The role of progesterone supplementation in IVF cycles seems important for membranous dysmenorrhoea cases. Although MD is also known as ‘the disease of theories’ because the aetiology is still unknown, some cases of decidual cast expulsion have been observed following high levels of progesterone. Hyperprogesteronism seems to play an important role in the aetiopathogenesis of MD [1, 8]. Increased progesterone levels, due to endogenous or exogenous causes, may cause thickening of the endometrium, first with dilatation of spiral arteries and then vasoconstriction [8, 9]. This may cause the incomplete desegregation of endometrium, which acts as a foreign body and as a trigger for uterine contractility with the consequent tissue discharge. The role of infections has been also hypothesized by some authors due to the presence of micro-abscesses in discharged tissue [10]. In our case we hypothesized that exogenous progesterone played a role in the development of this condition because a different protocol for progesterone administration was shown to be useful in preventing MD recurrence. A comparison of serum progesterone levels would not have been useful because of hormones pharmacokinetic chances with the different route of administration and serum progesterone levels do not match with endometrial progesterone levels [4]. Taken together these insights, in reproductive medicine the main role of such peculiar case reports consists in helping the IVF consultants to reach the optimal progesterone supplementation, considering the endometrial impact.
Conclusions
In our case report, the vaginal progesterone administrated in the first treatment may have caused hormone levels in the tissue to be too high. Our patient was probably predisposed to develop MD, and the subcutaneous route of progesterone administration has been able to guarantee satisfactory progesterone levels to ensure pregnancy and to avoid the development of MD. Our report seems to support the role of progesterone in the pathogenesis of MD, but more studies are needed to clarify the aetiology and the pathophysiology of this pathologic condition.

INFORMATION SHOWN:

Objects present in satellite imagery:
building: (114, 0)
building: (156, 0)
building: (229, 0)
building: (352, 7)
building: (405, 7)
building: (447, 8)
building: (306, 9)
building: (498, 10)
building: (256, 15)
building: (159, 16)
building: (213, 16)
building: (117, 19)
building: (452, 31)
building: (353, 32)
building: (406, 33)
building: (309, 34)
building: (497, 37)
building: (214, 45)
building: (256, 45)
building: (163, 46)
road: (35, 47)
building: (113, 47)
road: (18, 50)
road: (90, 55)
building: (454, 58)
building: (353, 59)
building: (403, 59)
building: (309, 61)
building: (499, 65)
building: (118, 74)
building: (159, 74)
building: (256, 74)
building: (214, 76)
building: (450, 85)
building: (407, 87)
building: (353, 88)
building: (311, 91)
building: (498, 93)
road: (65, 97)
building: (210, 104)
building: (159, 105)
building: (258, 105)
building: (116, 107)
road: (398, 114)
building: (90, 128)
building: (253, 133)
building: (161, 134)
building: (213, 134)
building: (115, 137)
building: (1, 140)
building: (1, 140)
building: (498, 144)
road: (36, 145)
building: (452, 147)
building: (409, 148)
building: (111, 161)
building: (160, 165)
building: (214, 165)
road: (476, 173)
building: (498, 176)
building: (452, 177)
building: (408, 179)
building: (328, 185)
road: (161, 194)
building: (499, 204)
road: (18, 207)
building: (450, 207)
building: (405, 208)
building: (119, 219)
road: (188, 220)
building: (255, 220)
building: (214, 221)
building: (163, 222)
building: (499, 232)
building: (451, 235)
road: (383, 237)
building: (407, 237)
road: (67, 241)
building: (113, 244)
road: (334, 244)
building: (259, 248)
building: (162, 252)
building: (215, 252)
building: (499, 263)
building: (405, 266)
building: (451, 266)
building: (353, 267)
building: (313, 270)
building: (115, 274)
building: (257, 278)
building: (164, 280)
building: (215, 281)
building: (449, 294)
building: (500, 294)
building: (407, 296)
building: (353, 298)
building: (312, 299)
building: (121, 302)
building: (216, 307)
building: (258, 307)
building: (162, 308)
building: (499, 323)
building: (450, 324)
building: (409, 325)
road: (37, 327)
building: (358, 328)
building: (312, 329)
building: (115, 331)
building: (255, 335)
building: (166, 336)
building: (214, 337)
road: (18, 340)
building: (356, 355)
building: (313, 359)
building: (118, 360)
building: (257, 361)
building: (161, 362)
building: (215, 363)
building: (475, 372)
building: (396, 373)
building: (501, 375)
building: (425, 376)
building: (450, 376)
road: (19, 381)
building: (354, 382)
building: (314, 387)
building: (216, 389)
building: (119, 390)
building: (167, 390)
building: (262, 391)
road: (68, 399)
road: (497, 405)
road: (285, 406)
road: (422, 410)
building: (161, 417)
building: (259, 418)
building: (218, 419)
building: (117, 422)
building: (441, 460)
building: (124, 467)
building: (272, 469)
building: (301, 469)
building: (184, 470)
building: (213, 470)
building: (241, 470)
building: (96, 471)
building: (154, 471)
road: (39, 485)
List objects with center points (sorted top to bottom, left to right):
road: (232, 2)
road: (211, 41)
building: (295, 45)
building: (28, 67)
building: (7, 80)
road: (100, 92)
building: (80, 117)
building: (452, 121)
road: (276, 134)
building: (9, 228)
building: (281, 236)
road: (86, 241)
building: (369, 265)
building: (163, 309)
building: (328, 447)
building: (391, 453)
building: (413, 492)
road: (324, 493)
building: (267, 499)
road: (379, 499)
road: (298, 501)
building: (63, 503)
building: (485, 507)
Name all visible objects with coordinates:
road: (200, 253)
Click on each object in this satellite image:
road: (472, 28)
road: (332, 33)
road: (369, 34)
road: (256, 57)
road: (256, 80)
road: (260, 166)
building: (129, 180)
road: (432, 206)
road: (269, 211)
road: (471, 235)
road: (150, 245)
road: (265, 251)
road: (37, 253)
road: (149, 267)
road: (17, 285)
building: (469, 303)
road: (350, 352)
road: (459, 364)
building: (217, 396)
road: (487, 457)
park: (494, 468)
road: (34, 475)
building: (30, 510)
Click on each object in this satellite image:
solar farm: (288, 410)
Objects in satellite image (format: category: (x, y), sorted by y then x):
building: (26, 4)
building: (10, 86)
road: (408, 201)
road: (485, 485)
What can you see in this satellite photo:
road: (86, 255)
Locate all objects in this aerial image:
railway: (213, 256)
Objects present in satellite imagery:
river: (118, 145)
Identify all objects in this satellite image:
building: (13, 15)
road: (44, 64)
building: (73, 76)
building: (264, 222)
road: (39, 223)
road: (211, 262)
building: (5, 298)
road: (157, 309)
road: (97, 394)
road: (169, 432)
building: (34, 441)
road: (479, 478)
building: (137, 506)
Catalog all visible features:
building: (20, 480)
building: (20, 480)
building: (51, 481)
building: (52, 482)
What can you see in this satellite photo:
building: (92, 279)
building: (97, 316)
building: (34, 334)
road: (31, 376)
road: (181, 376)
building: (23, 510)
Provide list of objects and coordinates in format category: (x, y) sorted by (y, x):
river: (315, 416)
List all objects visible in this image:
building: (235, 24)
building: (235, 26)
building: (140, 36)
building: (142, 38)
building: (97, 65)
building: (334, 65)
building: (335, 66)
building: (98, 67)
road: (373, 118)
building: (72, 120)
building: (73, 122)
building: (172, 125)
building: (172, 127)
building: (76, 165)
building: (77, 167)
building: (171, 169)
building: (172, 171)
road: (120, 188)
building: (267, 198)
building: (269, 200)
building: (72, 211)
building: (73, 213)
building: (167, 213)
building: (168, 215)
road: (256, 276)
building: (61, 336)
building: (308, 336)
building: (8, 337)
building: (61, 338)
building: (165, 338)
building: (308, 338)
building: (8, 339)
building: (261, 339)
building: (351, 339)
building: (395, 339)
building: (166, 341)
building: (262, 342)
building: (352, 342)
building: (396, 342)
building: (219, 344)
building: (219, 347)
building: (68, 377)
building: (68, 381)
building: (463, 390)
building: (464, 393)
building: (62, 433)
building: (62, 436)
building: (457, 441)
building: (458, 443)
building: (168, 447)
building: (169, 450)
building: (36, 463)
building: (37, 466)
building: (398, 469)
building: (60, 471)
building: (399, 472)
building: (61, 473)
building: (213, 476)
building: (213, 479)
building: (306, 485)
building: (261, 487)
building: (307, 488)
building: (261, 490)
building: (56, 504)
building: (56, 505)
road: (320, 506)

WHAT YOU NEED TO DO: Reproduce the passage on progesterone and membranous dysmenorrhoea, everything from "Conclusions" down to "this pathologic condition.".

EXERCISE OUTPUT:
Conclusions
In our case report, the vaginal progesterone administrated in the first treatment may have caused hormone levels in the tissue to be too high. Our patient was probably predisposed to develop MD, and the subcutaneous route of progesterone administration has been able to guarantee satisfactory progesterone levels to ensure pregnancy and to avoid the development of MD. Our report seems to support the role of progesterone in the pathogenesis of MD, but more studies are needed to clarify the aetiology and the pathophysiology of this pathologic condition.